31 March 2020

Zeus Sphinx banking malware resurfaced after years of silence


Zeus Sphinx banking malware resurfaced after years of silence

After being dormant for several years Zeus Sphinx banking malware operators are back with a new spam campaign aimed at stealing victims’ financial information.

“While some Sphinx activity we detected trickled in starting December 2019, campaigns have only increased in volume in March 2020, possibly due to a testing period by Sphinx’s operators. It appears that, taking advantage of the current climate, Sphinx’s operators are setting their sights on those waiting for government relief payments,” according to a new report from IBM X-Force threat intelligence team.

The Zeus Sphinx malware (aka Zloader, Terdot) was first observed in August 2015, targeting major financial entities in the U.K, Australia, Brazil and North America.
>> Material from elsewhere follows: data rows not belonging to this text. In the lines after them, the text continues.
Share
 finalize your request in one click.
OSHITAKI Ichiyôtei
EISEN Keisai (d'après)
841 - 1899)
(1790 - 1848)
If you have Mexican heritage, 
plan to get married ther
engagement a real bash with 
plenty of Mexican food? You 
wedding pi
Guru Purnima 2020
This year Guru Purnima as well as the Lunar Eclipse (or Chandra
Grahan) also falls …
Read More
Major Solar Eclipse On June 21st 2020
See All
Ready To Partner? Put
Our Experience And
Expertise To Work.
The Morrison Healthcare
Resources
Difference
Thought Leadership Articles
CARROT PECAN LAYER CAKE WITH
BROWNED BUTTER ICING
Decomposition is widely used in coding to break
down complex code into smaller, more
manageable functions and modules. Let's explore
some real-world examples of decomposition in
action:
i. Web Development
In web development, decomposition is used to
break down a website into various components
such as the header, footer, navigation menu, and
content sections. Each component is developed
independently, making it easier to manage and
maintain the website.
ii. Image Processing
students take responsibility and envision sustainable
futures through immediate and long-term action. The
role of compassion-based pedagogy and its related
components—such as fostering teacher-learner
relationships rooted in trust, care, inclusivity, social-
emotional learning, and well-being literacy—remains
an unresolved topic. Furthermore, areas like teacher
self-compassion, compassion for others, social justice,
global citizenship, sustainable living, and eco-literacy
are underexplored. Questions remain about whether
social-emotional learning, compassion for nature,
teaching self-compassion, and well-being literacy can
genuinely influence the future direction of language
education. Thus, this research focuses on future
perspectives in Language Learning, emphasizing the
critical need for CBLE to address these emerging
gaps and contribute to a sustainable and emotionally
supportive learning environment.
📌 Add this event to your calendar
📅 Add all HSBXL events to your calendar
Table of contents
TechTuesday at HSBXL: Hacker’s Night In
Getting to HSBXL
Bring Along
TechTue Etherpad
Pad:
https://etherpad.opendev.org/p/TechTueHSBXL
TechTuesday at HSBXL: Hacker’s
In the new campaign the attackers leveraged a slightly modified version of Zeus Sphinx that has been distributed via coronavirus-themed malicious .doc or .docx files. In the email users were prompted to fill out an attached form to receive monetary compensation for having to stay at home to help fight increasing infection rates.

Once opened, the document displays a message to instruct victims in enabling macros to view the content.

“Once the end user accepts and enables these malicious macros, the script will start its deployment, often using legitimate, hijacked Windows processes that will fetch a malware downloader. Next, the downloader will communicate with a remote command-and-control (C&C) server and fetch the relevant malware — in this case, the new Sphinx variant,” the research team explained.

Once on the machine, the malware achieves persistence by writing itself to numerous folders and files and adds some Registry keys in order to hide itself and manage its configuration files over time. Zeus Sphinx signs the malicious code using a digital certificate when injected into the browser processes.

To carry out web injections, the malware will patch processes associated to Internet Explorer and common browsers, including Google Chrome and Mozilla Firefox. In this way, the malicious code is triggered when a user visits a target page, such as an online banking platform.

“As a modular banking Trojan that’s based on the dated Zeus v2 code, Sphinx’s core capability is to collect online account credentials from banks and a wide range of other websites. It calls on its C&C server to fetch relevant web injections when infected users land on a targeted page and uses them to modify the pages users are browsing to include social engineering content and trick them into divulging personal information and authentication codes,” X-Force researchers added.